You know how we feel about preemption.
And we know how you feel about preemption.
Murphy's Law(suit) makes clear that HIPAA and medical negligence claims are in the same boat as airlines and hidden ticket prices. I think.
At a minimum, absent clear intent in the HIPAA regulations to prohibit conditioning the filing of a medical negligence action on executing a valid authorization, we must observe the strong presumption against preemption in areas traditionally regulated by the states. See Medtronic, Inc., 518 U.S. at 485, 116 S. Ct. at 2250.
Unless we don't want to.
For the foregoing reasons, we vacate the district court’s declaratory judgment order in favor of plaintiff Murphy, as well as the district court’s injunction against the enforcement of Fla. Stat. § 766.1065. We remand for the district court to enter final judgment in favor of the defendants on Murphy’s federal preemption claim.HIPAA...bottom line is, just sign the forms or you're up the creek without a paddle.

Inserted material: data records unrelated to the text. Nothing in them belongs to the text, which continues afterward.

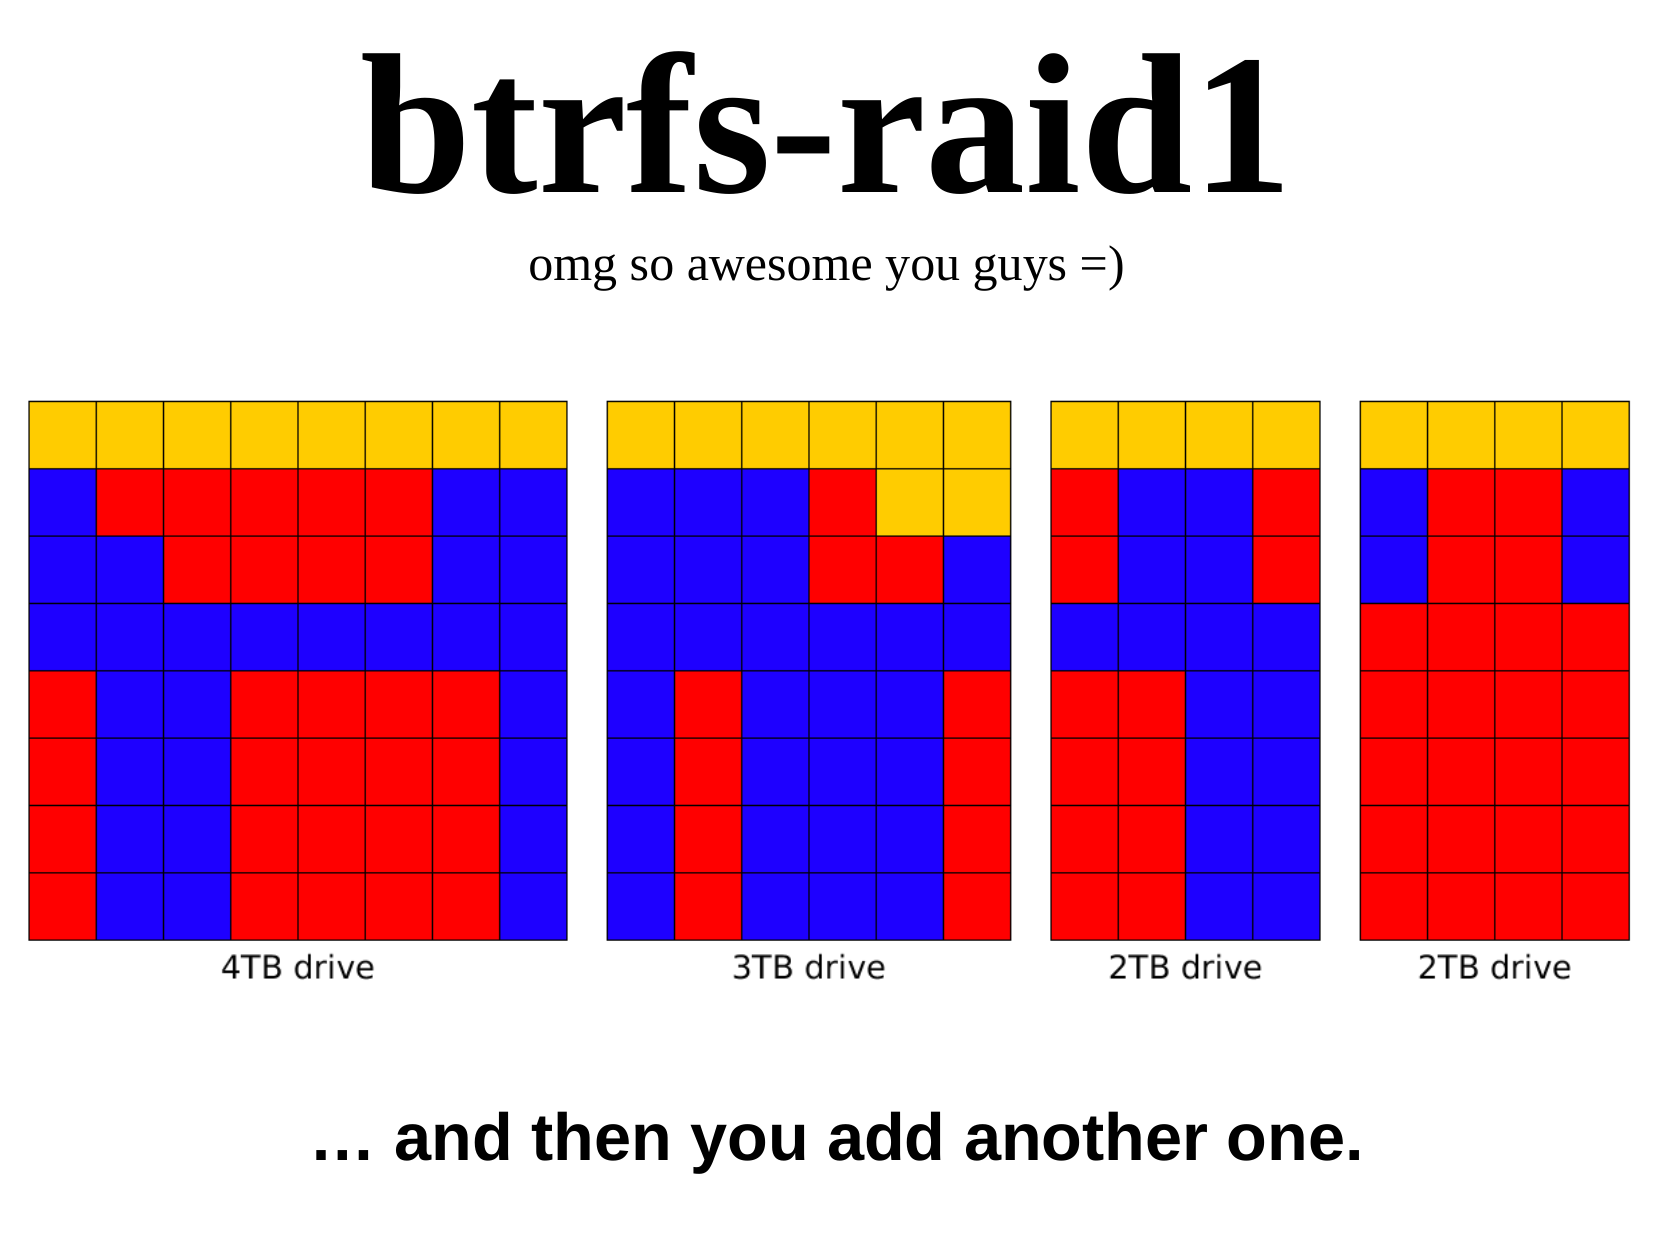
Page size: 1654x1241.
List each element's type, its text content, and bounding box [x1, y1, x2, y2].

table_header … and then you add another one. [15, 1050, 1635, 1230]
title btrfs-raid1 omg so awesome you guys =) [0, 14, 1654, 292]
picture [3, 374, 1654, 1007]
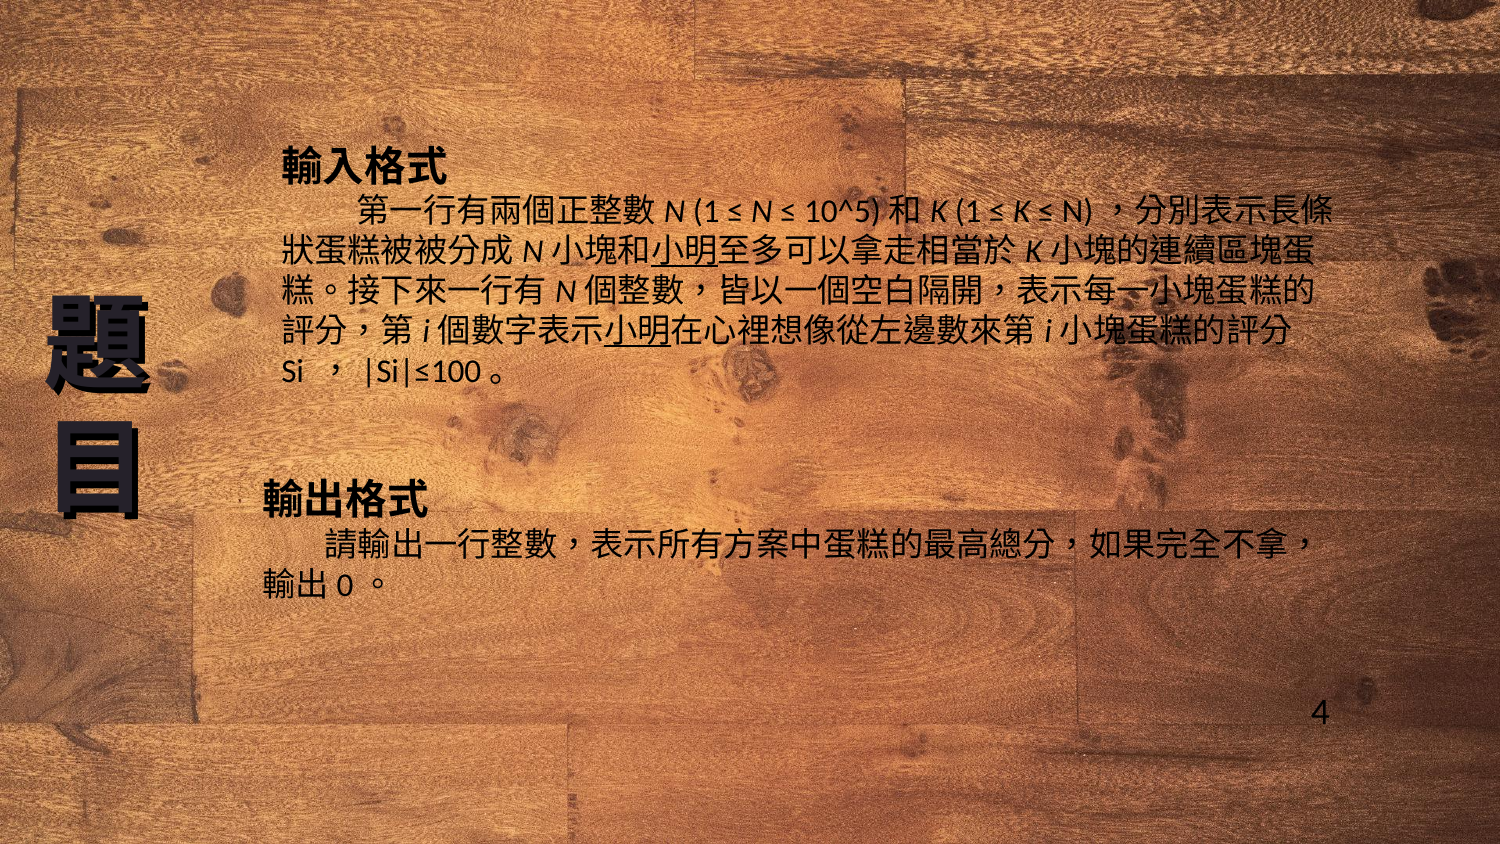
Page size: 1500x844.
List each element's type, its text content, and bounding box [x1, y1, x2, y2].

text_box 4 [1295, 672, 1386, 737]
text_box 題 目 [28, 268, 210, 513]
text_box 輸出格式 請輸出一行整數，表示所有方案中蛋糕的最高總分，如果完全不拿，輸出0。 [247, 465, 1349, 655]
text_box 輸入格式 第一行有兩個正整數N (1 ≤ N ≤ 10^5)和K (1 ≤ K ≤ N)，分別表示長條狀蛋糕被被分成N小塊和小明至多可以拿走相當於K小塊的連續區塊蛋糕。接下來一行有N個整數，皆以一個空白隔開，表示每一小塊蛋糕的評分，第i個數字表示小明在心裡想像從左邊數來第i小塊蛋糕的評分Si ，|Si|≤100。 [266, 132, 1356, 397]
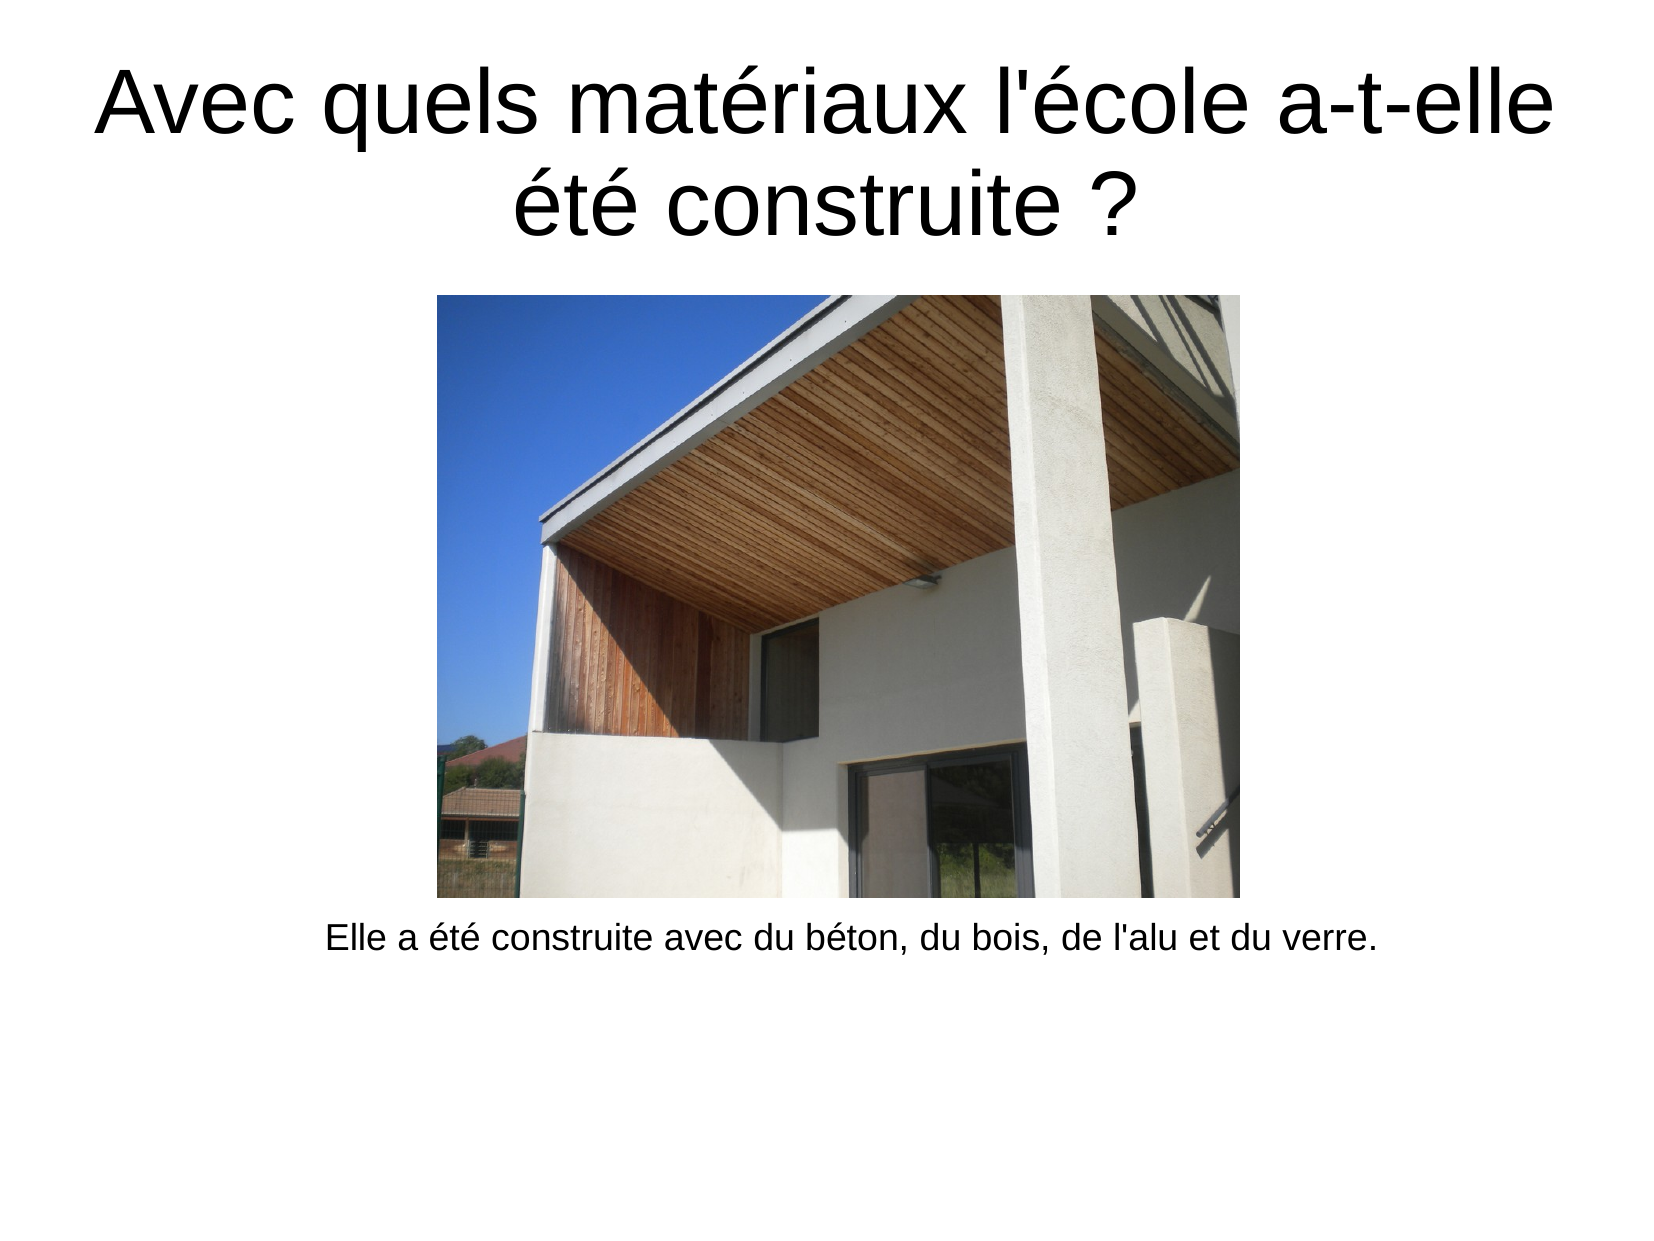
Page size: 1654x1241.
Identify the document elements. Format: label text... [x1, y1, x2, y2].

text_box Elle a été construite avec du béton, du bois, de l'alu et du verre. [310, 909, 1394, 967]
picture [437, 295, 1240, 898]
title Avec quels matériaux l'école a-t-elle été construite ? [82, 49, 1571, 257]
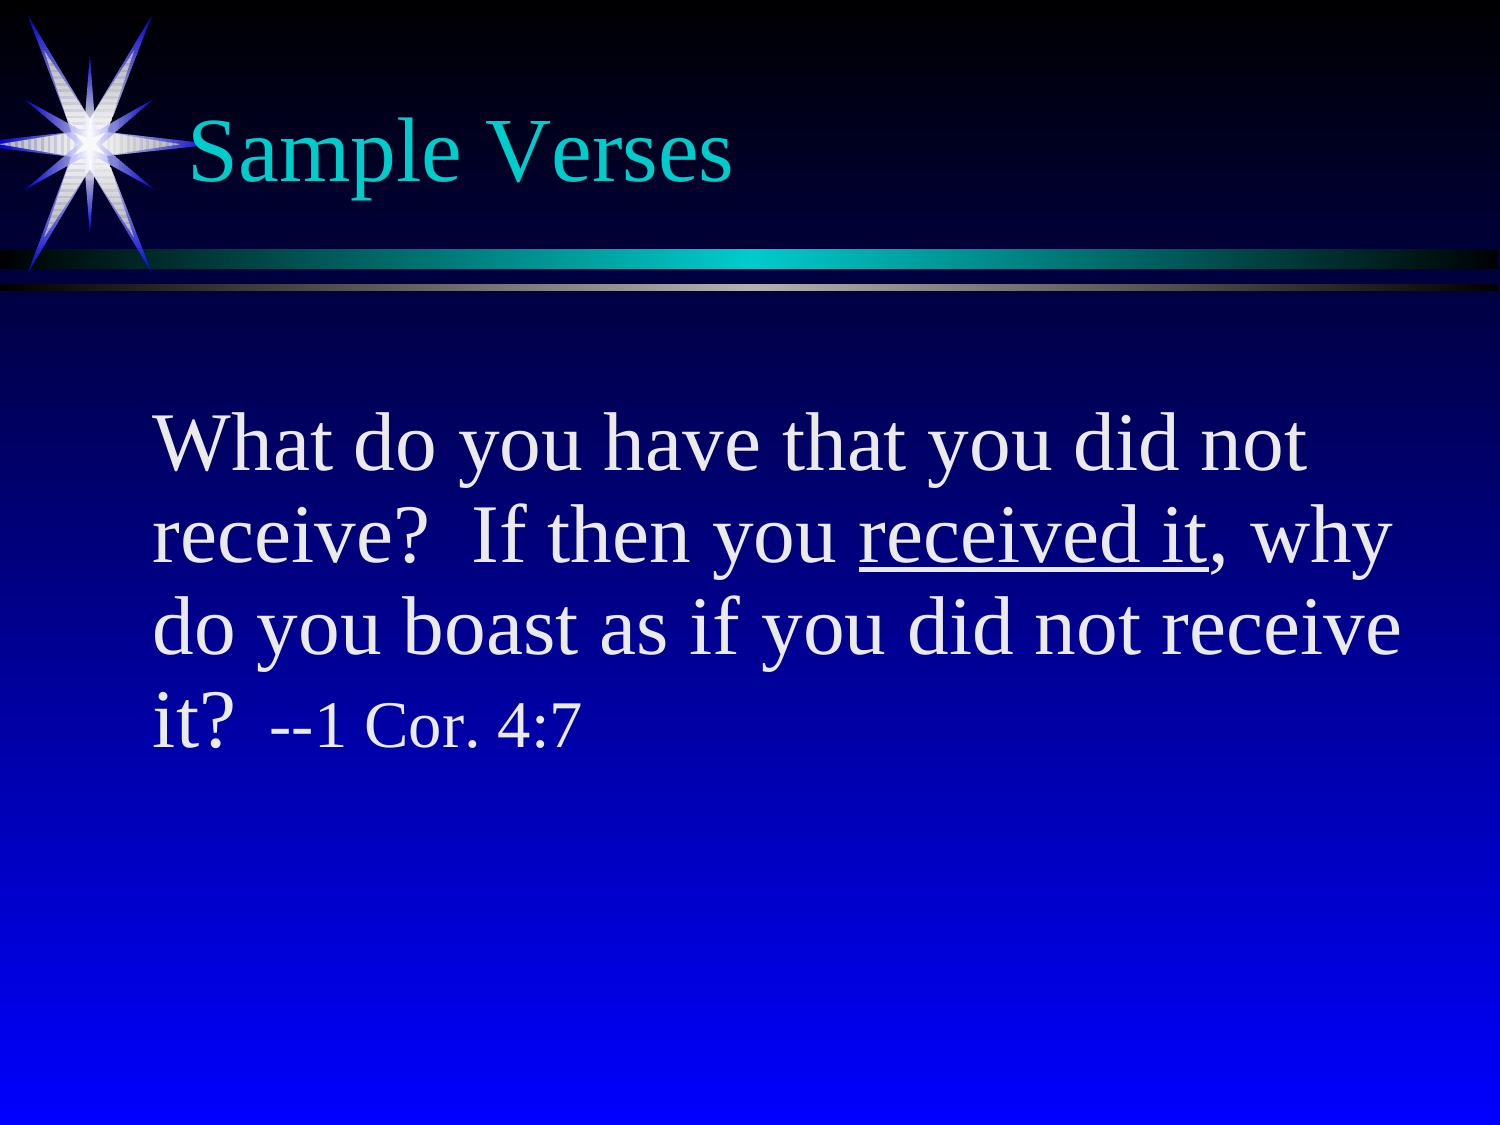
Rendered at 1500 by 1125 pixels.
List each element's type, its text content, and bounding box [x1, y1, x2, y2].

Accepting arguendo that one of HIPAA’s goals is to ensure that waivers of privacy protections are made knowingly and voluntarily, the Florida statute does not interfere with that goal. The HIPAA regulations allow authorizations to be based on conditions—such as employment, Medicaid benefits, and other incentives—and prohibit only one type of condition. Even that condition is not absolute but has exceptions. Further, an individual’s decision to sign an authorization prior to bringing a medical negligence claim in state court is not an involuntary one. If an individual does not wish to execute such an authorization, he does not have to. He is, however, precluded from using the Florida courts to obtain relief through a medical negligence lawsuit against a health care provider.Oh hail, its almost 11 a.m. I'm going to finish off that second bottle of wine. Its too early for a martini.